## SUPPLIED INFORMATION
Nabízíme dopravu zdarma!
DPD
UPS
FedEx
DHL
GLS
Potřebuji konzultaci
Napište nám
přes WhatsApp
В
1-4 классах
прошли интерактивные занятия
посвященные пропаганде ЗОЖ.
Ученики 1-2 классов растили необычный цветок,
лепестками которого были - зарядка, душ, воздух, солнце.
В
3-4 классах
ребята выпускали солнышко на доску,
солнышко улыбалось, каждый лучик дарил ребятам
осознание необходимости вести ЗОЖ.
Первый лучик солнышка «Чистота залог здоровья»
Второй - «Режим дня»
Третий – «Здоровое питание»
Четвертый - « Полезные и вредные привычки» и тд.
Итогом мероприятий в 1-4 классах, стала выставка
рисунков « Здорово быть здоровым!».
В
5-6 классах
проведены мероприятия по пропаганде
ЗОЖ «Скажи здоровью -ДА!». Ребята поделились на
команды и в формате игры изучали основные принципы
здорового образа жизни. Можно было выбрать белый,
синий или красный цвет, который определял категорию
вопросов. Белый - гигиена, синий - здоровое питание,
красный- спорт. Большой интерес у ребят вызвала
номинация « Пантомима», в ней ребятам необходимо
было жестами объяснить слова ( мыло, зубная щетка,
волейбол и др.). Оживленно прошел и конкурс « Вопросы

## THE TASK
A word-for-word restatement of the lines running from the one with "5-6 классах" to the last line of the records is the whole answer.

## ANSWER FOR THIS EXERCISE
5-6 классах
проведены мероприятия по пропаганде
ЗОЖ «Скажи здоровью -ДА!». Ребята поделились на
команды и в формате игры изучали основные принципы
здорового образа жизни. Можно было выбрать белый,
синий или красный цвет, который определял категорию
вопросов. Белый - гигиена, синий - здоровое питание,
красный- спорт. Большой интерес у ребят вызвала
номинация « Пантомима», в ней ребятам необходимо
было жестами объяснить слова ( мыло, зубная щетка,
волейбол и др.). Оживленно прошел и конкурс « Вопросы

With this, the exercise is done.